--- DOCUMENT EXTRACT Enclosed Below ---

An armada of poorly regulated, scrapyard-ready tankers is hauling sanctioned oil through the region’s bustling shipping lanes. With that, they’re carrying an ever-present threat of environmental catastrophe

Written By:
August 29, 2023
‘Shadow fleet’ oil tankers pose growing risk in SEA
Smoke rises from the oil tanker Pablo after it suffered from multiple explosions on 1 May off the coast of Malaysia. The ship was registered to Gabon and was part of the so-called "ghost fleet" of little-regulated tankers. Photo courtesy of the Malaysian coast guard.

On the morning of 3 May, residents of Batam, Indonesia, the largest city of the country’s Riau Islands, woke up to beaches black with oil. 

The suspected source was the Pablo, a 26-year-old tanker with a history of transporting sanctioned crude oil. Two days earlier a fire on board the vessel resulted in multiple explosions, ripping open the vessel’s fuel tanks and dumping their contents into the sea. The vessel, which has no known owner or insurer for authorities to interact with, has been left floating abandoned in the South China Sea, with no one able to relocate her so far. 

In Batam, local authorities were left to clean tons of oil waste from beaches often thronged with tourists. Though the cleanup effort was far from the region’s largest, cities elsewhere along Southeast Asia’s bustling shipping lanes may do well to take note.

The global “shadow fleet” transporting sanctioned oil from Russia, Venezuela, and Iran has grown to include approximately one in five crude oil tankers globally. As this industry has expanded, so too have the number of accidents involving such tankers. According to the most recent report on safety and shipping by German insurer Allianz, there were as many groundings involving tankers transporting sanctioned oil as in the previous three years combined.

--- End of Enclosed DOCUMENT EXTRACT ---
--- DATA SHOWN Enclosed Below ---

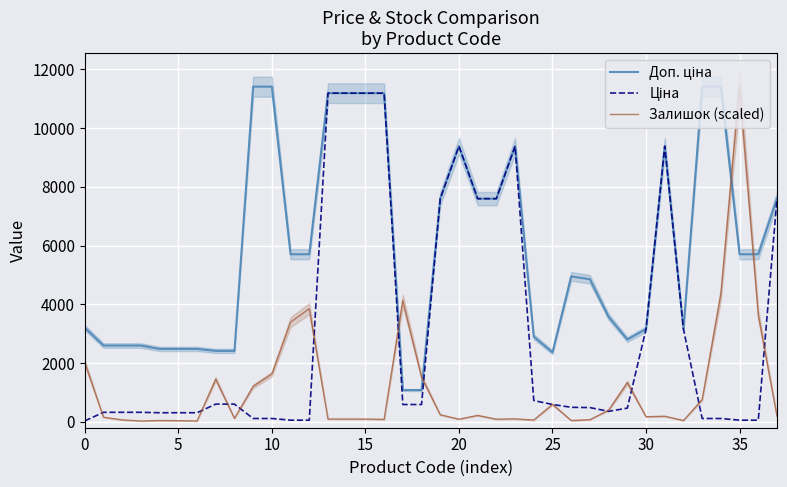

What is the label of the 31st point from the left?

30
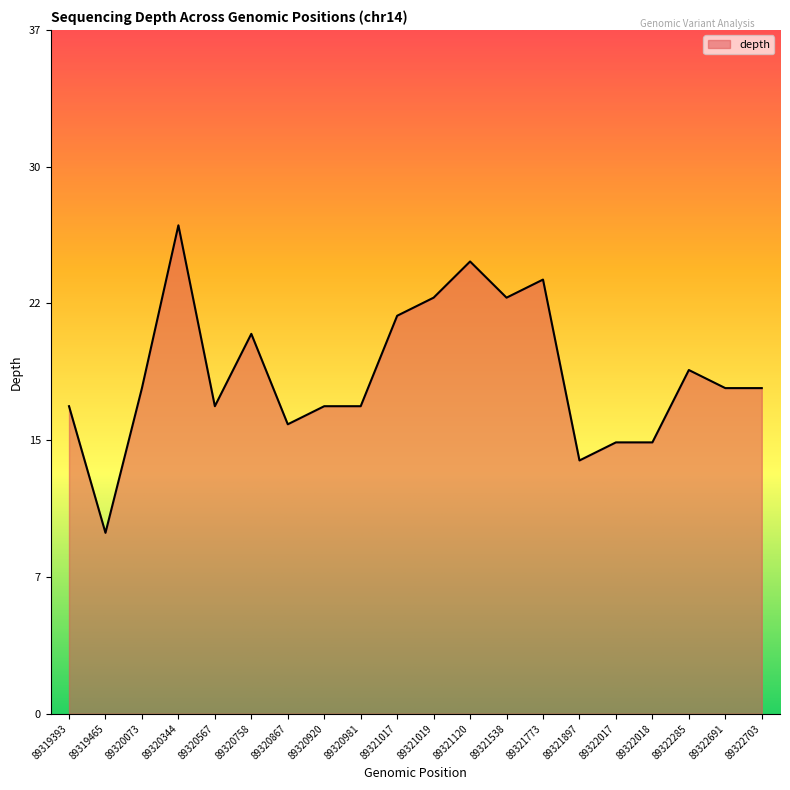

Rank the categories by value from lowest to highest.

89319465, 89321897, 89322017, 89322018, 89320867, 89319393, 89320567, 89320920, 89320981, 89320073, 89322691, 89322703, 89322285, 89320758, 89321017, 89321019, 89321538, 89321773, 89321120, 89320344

--- End of Enclosed DATA SHOWN ---

== USING THE INFORMATION ==
1 > Translate this sentence from the shadow fleet tanker article into Spanish: "On the morning of 3 May, residents of Batam, Indonesia, the largest city of the country’s Riau Islands, woke up to beaches black with oil."
2 > Reproduce a passage of the shadow fleet tanker article, starting at the words "In Batam, local" and stopping after "to take note.".

== EXERCISE RESPONSES ==
1 > La mañana del 3 de mayo, los residentes de Batam, Indonesia, la ciudad más grande de las islas Riau del país, se despertaron con playas negras de petróleo.

2 >
In Batam, local authorities were left to clean tons of oil waste from beaches often thronged with tourists. Though the cleanup effort was far from the region’s largest, cities elsewhere along Southeast Asia’s bustling shipping lanes may do well to take note.